Ce que je Jésus dit dans cette parabole n’a pas été compris très très rapidement. A partir du IIIe – IVe siècle, des interprétations bizarres apparaissent jusqu’à culminer avec l’interprétation que l’on retrouve aujourd’hui dans les catéchismes : puisque c’est une parabole des « talents », cela veut dire que Jésus nous explique, et en particulier aux petits enfants, qu’il ne faut pas gaspiller ses talents. Il ne faut pas gaspiller les dons qui nous ont été faits.
C’est bien entendu un malentendu total puisque le « talent » en question, c’est une unité monétaire de la Grèce antique.
Nous avons donc deux versions de la même histoire. Il y a une version, je dirais, très simplifiée qui est celle de Mathieu, qu’on appelle la Parabole des talents, et une version beaucoup plus complexe, qui nous fait mieux comprendre de quoi il s’agit : c’est la version de Luc, la Parabole des mines. En particulier, la version de Luc met en scène de quoi il s’agit : on nous dit quels sont les interlocuteurs, à qui Jésus s’adresse en particulier, à quel endroit ça se passe : ça se passe à Jéricho, etc.
Dans la version de Mathieu, qui est donc la Parabole des talents, le contexte n’apparaît pas : la parabole est racontée de but en blanc et elle se termine aussi, je dirais, un peu en queue de poisson. Aussitôt la morale tirée par Jésus, le texte s’interrompt et passe à autre chose.
Le talent et la mine, ce sont des unités monétaires de la Grèce ancienne. Un talent vaut 60 mines. En fait, on peut traduire donc des mines en talents. Dans la version qui est aussi la plus simple de Mathieu, les unités monétaires utilisées sont peu probables car il s’agit de sommes à ce point considérables puisqu’un talent représente 24 kg d’argent de l’époque, de métal argent. Et donc, quand il s’agit de confier 5 talents à un serviteur, cela représente plus de 100 kg d’argent, ce qui paraît peu probable. Les sommes mentionnées en mines sont beaucoup plus probables puisqu’il s’agit de sommes qui sont de l’ordre d’un demi kilo pour une mine, à 5 fois cela donc 2,5 kg d’argent, de métal argent.

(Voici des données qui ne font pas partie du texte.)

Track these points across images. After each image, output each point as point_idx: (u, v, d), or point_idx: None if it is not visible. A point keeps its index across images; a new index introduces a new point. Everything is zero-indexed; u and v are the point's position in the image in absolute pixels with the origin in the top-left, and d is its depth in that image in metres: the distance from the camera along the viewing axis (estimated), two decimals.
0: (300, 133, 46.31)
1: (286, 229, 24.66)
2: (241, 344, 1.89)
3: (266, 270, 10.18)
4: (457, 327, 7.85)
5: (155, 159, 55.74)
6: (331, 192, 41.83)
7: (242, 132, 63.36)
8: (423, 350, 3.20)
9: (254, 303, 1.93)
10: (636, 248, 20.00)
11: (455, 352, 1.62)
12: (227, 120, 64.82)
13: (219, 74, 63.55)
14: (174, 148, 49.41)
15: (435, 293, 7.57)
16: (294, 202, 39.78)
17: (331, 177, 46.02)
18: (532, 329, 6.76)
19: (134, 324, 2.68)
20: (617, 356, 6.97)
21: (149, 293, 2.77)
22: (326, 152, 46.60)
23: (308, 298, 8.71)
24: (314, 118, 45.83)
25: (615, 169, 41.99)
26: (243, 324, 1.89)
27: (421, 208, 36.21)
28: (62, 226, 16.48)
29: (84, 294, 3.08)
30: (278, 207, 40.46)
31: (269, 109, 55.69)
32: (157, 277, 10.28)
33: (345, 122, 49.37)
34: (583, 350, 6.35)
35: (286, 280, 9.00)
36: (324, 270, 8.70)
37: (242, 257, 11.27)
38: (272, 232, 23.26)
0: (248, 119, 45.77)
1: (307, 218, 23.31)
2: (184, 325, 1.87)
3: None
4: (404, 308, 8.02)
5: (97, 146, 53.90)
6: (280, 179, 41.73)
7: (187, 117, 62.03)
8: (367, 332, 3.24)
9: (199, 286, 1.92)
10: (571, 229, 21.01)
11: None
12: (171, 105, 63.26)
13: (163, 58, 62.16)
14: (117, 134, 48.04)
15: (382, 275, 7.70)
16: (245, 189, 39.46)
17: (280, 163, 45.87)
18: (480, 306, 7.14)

La version de Luc beaucoup plus détaillée, situant le contexte, donnant des détails et avec des unités monétaires, des montants, vraisemblables dans le contexte de l’époque. Donc, sans doute une interpolation du rédacteur, de la personne qui rédige en tout cas cette partie-là de ce que nous appelons l’évangile selon saint Mathieu.
De quoi s’agit-il et pourquoi le malentendu dans l’interprétation ? Précisément, à mon sens, parce qu’il s’agit d’un théorème expliquant le fonctionnement du système capitaliste qui fonctionne – une fois que j’aurai fait mon exposé – exactement encore de la même manière : on peut rendre compte du système boursier, du système par actions, du système des obligations, etc. L’ensemble de notre système financier est en fait résumé dans ce passage, dans cette parabole dont on lit, dont tout le monde a toujours lu la morale qui en est tirée par Jésus-Christ mais en la considérant comme s’il s’agissait de quelque chose d’adventice, qui n’aurait pas grand rapport avec l’histoire – qui n’est pas lue en tout cas comme la morale à en tirer.

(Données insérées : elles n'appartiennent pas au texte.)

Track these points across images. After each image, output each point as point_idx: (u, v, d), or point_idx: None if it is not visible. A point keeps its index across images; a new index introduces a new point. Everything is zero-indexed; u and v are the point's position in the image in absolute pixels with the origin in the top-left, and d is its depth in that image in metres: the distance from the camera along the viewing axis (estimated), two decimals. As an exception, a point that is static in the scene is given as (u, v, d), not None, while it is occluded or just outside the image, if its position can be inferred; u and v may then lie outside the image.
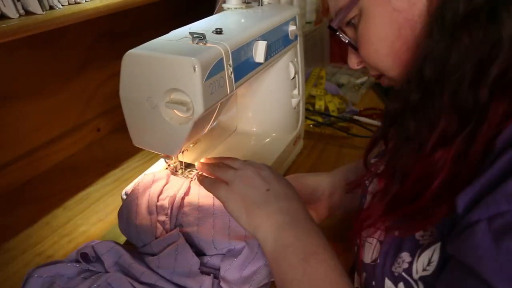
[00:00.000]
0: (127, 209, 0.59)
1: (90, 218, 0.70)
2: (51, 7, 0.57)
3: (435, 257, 0.37)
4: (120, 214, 0.60)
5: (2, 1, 0.51)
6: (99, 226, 0.68)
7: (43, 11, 0.55)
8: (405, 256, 0.40)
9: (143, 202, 0.59)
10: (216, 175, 0.55)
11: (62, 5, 0.59)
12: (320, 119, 1.00)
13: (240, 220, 0.49)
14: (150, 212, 0.58)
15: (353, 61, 0.50)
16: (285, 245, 0.45)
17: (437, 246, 0.37)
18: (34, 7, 0.54)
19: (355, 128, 0.97)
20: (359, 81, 1.21)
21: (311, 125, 0.99)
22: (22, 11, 0.54)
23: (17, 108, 0.76)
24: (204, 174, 0.58)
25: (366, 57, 0.46)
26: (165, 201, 0.59)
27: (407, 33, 0.41)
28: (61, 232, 0.67)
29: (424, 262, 0.38)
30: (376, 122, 0.99)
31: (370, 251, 0.46)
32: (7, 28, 0.50)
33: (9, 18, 0.52)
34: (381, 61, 0.44)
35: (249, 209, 0.48)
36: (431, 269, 0.38)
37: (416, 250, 0.39)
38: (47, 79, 0.81)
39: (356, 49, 0.47)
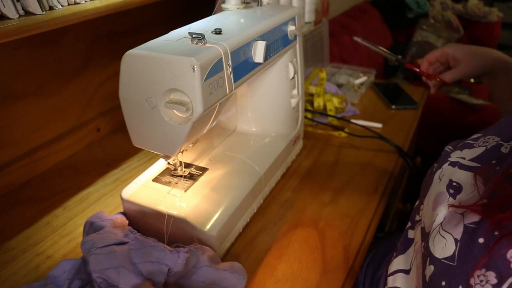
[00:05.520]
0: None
1: (90, 218, 0.70)
2: (51, 8, 0.57)
3: None
4: None
5: (2, 2, 0.51)
6: (99, 226, 0.68)
7: (42, 11, 0.55)
8: (491, 276, 0.36)
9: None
10: None
11: (61, 6, 0.59)
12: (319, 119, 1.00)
13: None
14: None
15: None
16: None
17: None
18: (34, 7, 0.54)
19: (354, 128, 0.97)
20: (358, 81, 1.22)
21: (310, 125, 0.99)
22: (21, 12, 0.54)
23: (17, 108, 0.77)
24: None
25: None
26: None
27: None
28: (61, 232, 0.67)
29: None
30: (375, 124, 1.00)
31: (442, 245, 0.42)
32: (7, 28, 0.50)
33: (8, 18, 0.52)
34: None
35: None
36: None
37: (508, 276, 0.34)
38: (47, 79, 0.81)
39: None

Je résume brièvement l’histoire. Je parlerai du contexte un peu plus tard. Je raconte la parabole puis je vous explique dans quel contexte Jésus la prononce.

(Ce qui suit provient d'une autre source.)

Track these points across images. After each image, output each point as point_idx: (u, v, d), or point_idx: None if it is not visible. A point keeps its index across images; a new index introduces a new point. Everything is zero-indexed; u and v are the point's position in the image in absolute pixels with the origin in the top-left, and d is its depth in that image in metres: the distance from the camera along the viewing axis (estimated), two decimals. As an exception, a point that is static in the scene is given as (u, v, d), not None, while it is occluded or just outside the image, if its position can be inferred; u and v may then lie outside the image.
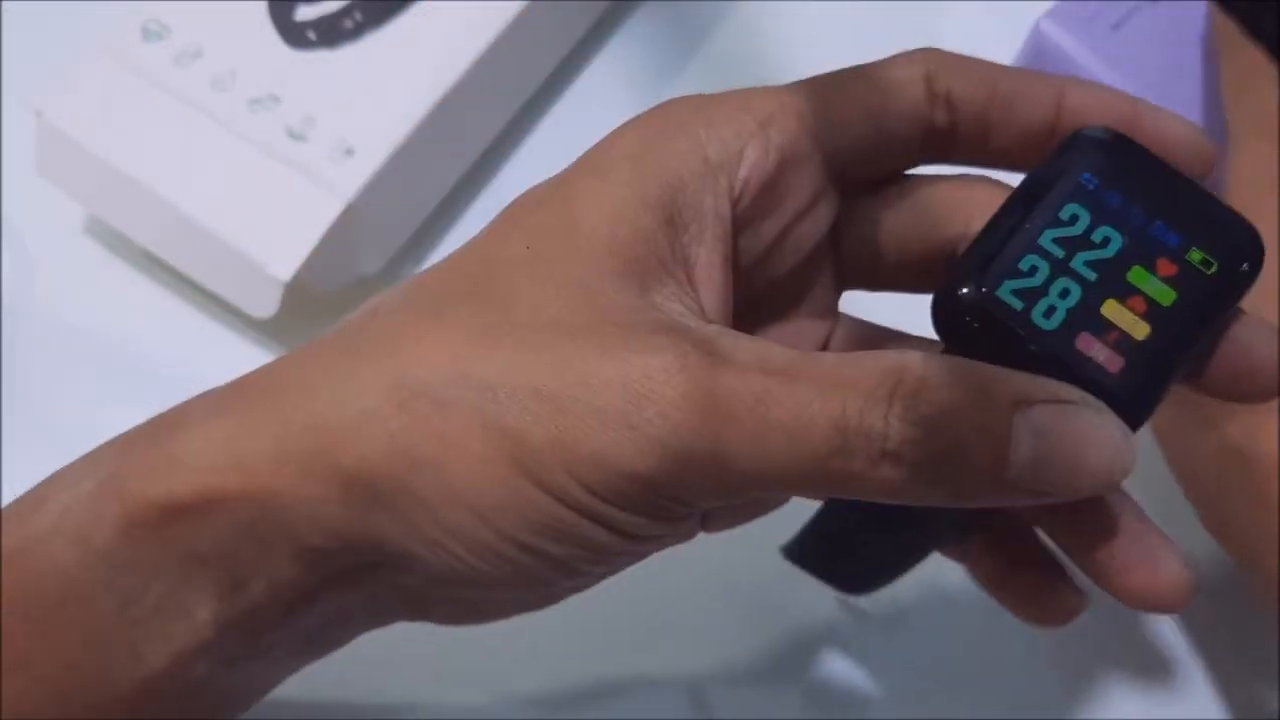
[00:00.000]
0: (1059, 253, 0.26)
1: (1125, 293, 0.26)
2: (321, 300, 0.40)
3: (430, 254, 0.43)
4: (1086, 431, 0.25)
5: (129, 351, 0.41)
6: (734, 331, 0.26)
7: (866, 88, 0.28)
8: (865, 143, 0.28)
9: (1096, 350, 0.25)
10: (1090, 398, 0.25)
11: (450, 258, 0.28)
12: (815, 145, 0.28)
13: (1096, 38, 0.43)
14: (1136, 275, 0.26)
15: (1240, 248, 0.26)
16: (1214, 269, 0.26)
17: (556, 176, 0.28)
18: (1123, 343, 0.25)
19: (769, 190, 0.28)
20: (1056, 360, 0.25)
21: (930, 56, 0.29)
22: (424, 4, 0.41)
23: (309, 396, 0.26)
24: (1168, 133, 0.28)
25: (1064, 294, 0.26)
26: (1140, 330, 0.25)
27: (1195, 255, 0.26)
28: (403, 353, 0.26)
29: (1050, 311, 0.25)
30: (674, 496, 0.25)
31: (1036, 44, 0.43)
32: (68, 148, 0.40)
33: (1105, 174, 0.26)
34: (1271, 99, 0.37)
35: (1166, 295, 0.26)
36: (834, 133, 0.28)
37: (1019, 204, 0.27)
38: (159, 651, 0.27)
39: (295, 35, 0.41)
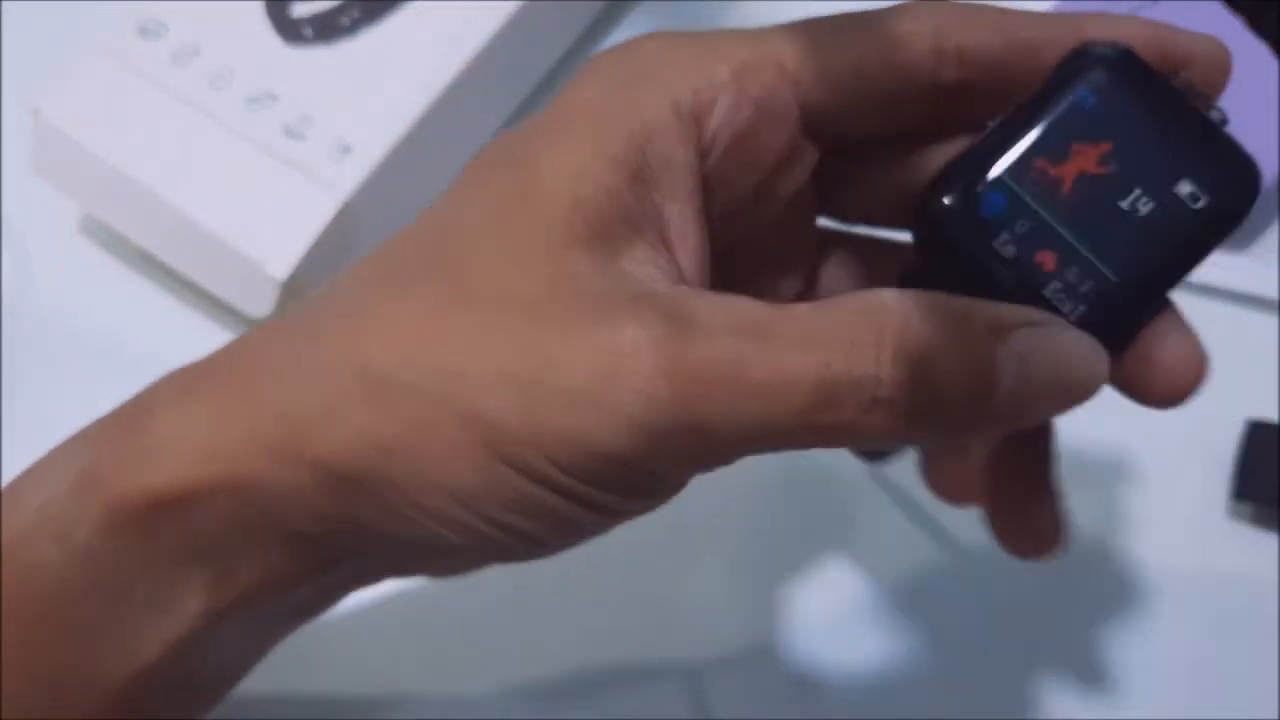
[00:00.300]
0: None
1: None
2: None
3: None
4: (1063, 350, 0.24)
5: (126, 350, 0.41)
6: (703, 292, 0.25)
7: (861, 40, 0.26)
8: (855, 99, 0.27)
9: (1055, 287, 0.25)
10: (1055, 317, 0.25)
11: (411, 226, 0.27)
12: (795, 99, 0.26)
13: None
14: None
15: (1234, 184, 0.25)
16: (1201, 203, 0.25)
17: (517, 132, 0.26)
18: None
19: (740, 144, 0.26)
20: (1023, 281, 0.25)
21: (937, 10, 0.27)
22: (421, 1, 0.41)
23: (276, 382, 0.25)
24: (1190, 49, 0.27)
25: None
26: None
27: (1183, 187, 0.25)
28: (366, 336, 0.25)
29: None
30: (652, 471, 0.25)
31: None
32: (65, 146, 0.40)
33: (1105, 94, 0.25)
34: None
35: None
36: (819, 87, 0.26)
37: (1015, 118, 0.26)
38: (151, 644, 0.26)
39: (292, 32, 0.40)
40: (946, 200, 0.25)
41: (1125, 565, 0.40)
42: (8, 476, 0.27)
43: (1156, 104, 0.25)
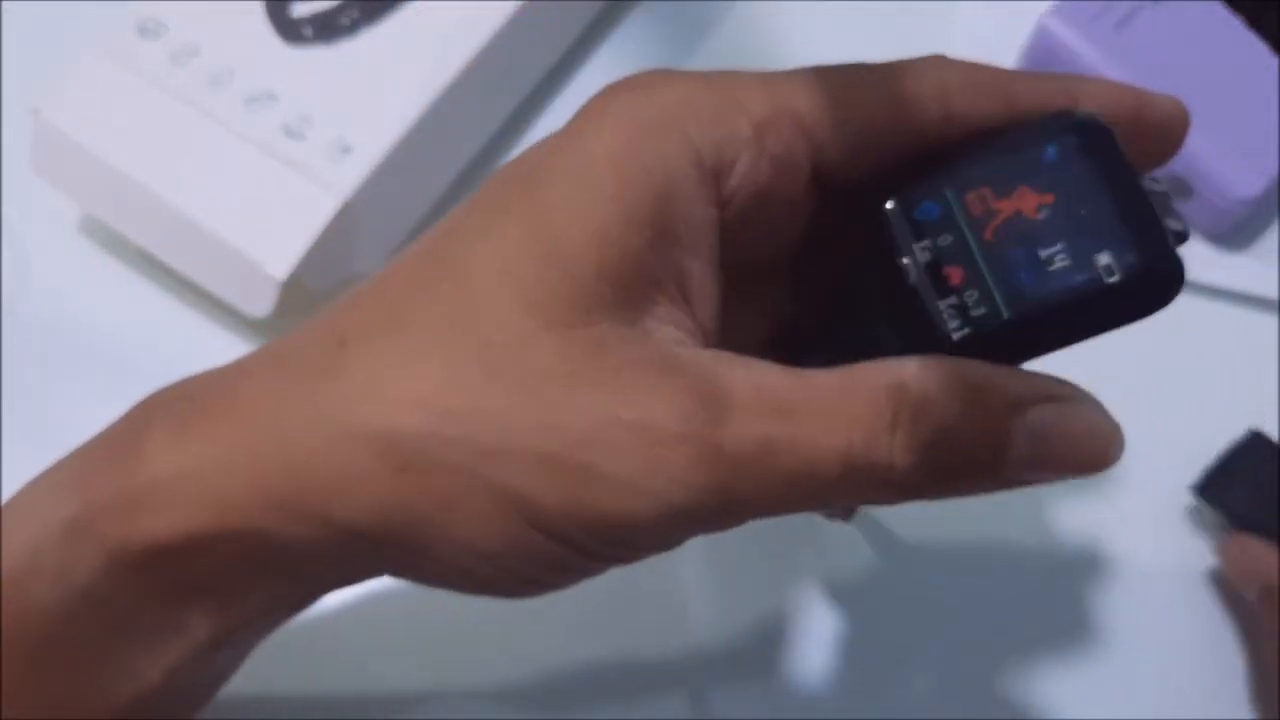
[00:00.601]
0: None
1: None
2: (318, 299, 0.40)
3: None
4: (1079, 428, 0.25)
5: (125, 351, 0.41)
6: (728, 358, 0.25)
7: (875, 100, 0.26)
8: (861, 155, 0.26)
9: (948, 302, 0.25)
10: (1081, 390, 0.25)
11: (417, 256, 0.26)
12: (809, 154, 0.26)
13: (1100, 35, 0.43)
14: None
15: (1154, 277, 0.25)
16: (1114, 279, 0.25)
17: (527, 165, 0.26)
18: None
19: (756, 200, 0.26)
20: (924, 286, 0.25)
21: (944, 70, 0.27)
22: (421, 1, 0.41)
23: (282, 435, 0.25)
24: (1163, 113, 0.27)
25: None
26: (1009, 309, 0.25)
27: (1103, 258, 0.25)
28: (386, 401, 0.24)
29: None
30: (682, 540, 0.25)
31: (1041, 40, 0.43)
32: (64, 146, 0.40)
33: (1068, 155, 0.25)
34: None
35: None
36: (833, 143, 0.26)
37: (981, 145, 0.26)
38: (154, 669, 0.27)
39: (292, 32, 0.40)
40: (889, 204, 0.26)
41: (1104, 558, 0.40)
42: (8, 475, 0.27)
43: (1113, 182, 0.25)
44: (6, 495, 0.28)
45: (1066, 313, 0.25)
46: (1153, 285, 0.25)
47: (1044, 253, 0.25)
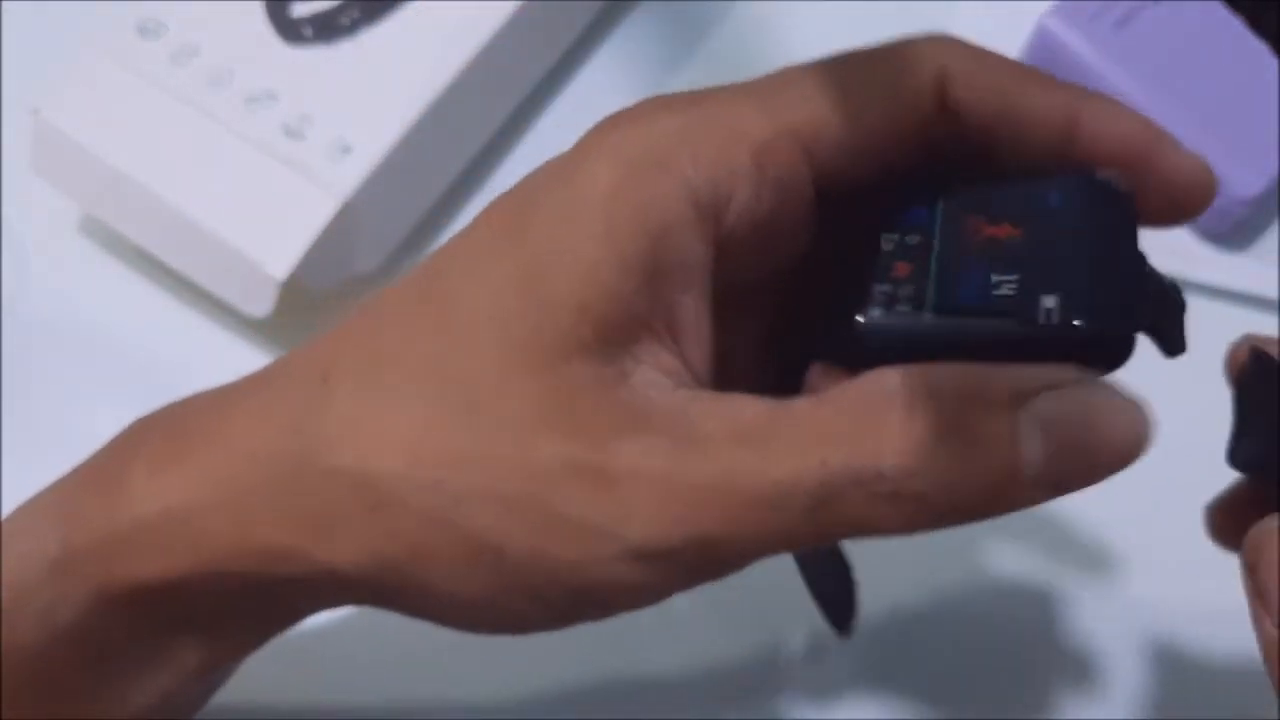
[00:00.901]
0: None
1: None
2: (318, 299, 0.40)
3: (427, 253, 0.43)
4: (1093, 412, 0.23)
5: (124, 351, 0.41)
6: (704, 396, 0.24)
7: (876, 99, 0.25)
8: (862, 163, 0.26)
9: (881, 288, 0.25)
10: (1092, 376, 0.23)
11: (407, 290, 0.26)
12: (810, 170, 0.25)
13: (1100, 35, 0.43)
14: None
15: (1103, 336, 0.23)
16: (1050, 321, 0.23)
17: (521, 199, 0.25)
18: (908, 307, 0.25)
19: (757, 229, 0.25)
20: (871, 268, 0.25)
21: (948, 55, 0.26)
22: (421, 1, 0.41)
23: (264, 473, 0.25)
24: (1181, 170, 0.25)
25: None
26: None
27: (1048, 300, 0.24)
28: (363, 442, 0.24)
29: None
30: (655, 592, 0.24)
31: (1041, 40, 0.43)
32: (64, 146, 0.40)
33: (1068, 203, 0.25)
34: None
35: None
36: (834, 154, 0.25)
37: (999, 180, 0.26)
38: (145, 695, 0.27)
39: (292, 32, 0.40)
40: (882, 203, 0.26)
41: (1105, 560, 0.40)
42: (8, 475, 0.27)
43: (1106, 241, 0.24)
44: (6, 495, 0.28)
45: (986, 337, 0.24)
46: (1102, 346, 0.23)
47: (996, 277, 0.24)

Un maître sévère part en voyage. Il confie à 3 de ses serviteurs une somme d’argent. Je n’entre pas dans les détails qui sont légèrement différents chez Luc et chez Mathieu. Et à son retour, il demande à ses serviteurs ce qu’ils ont fait. Deux d’entre eux disent qu’ils ont placé l’argent et qu’ils ont obtenu ce qu’on appellerait aujourd’hui des intérêts, ou des dividendes, ou des coupons quand il s’agit d’obligations, et le 3e serviteur dit : « Maître, tu es un maître cruel. Je me suis contenté d’enterrer [Mathieu] (ou garder dans un linge [Luc]) la somme que tu m’as confiée. Tiens, je te la rends », en ajoutant : « Tout le monde sait que tu es quelqu’un qui allait récolter dans des champs où tu n’avais pas planté et que tu allais faucher le foin sur des prés qui ne t’appartenaient pas ». Le maître se fâche et dit : « Tu aurais pu, comme les autres, aller placer ton argent auprès des changeurs et tu en aurais eu, comme eux, des intérêts qui t’auraient été versés ». Et là, selon la lecture que l’on fait, la phrase suivante, c’est soit la morale qu’en tire Jésus-Christ en racontant l’histoire, soit dans l’interprétation qui est commune aujourd’hui, – comme je vous l’ai dit, même par des théologiens depuis le IIIe – IVe siècle, comme un commentaire supplémentaire du maître en courroux.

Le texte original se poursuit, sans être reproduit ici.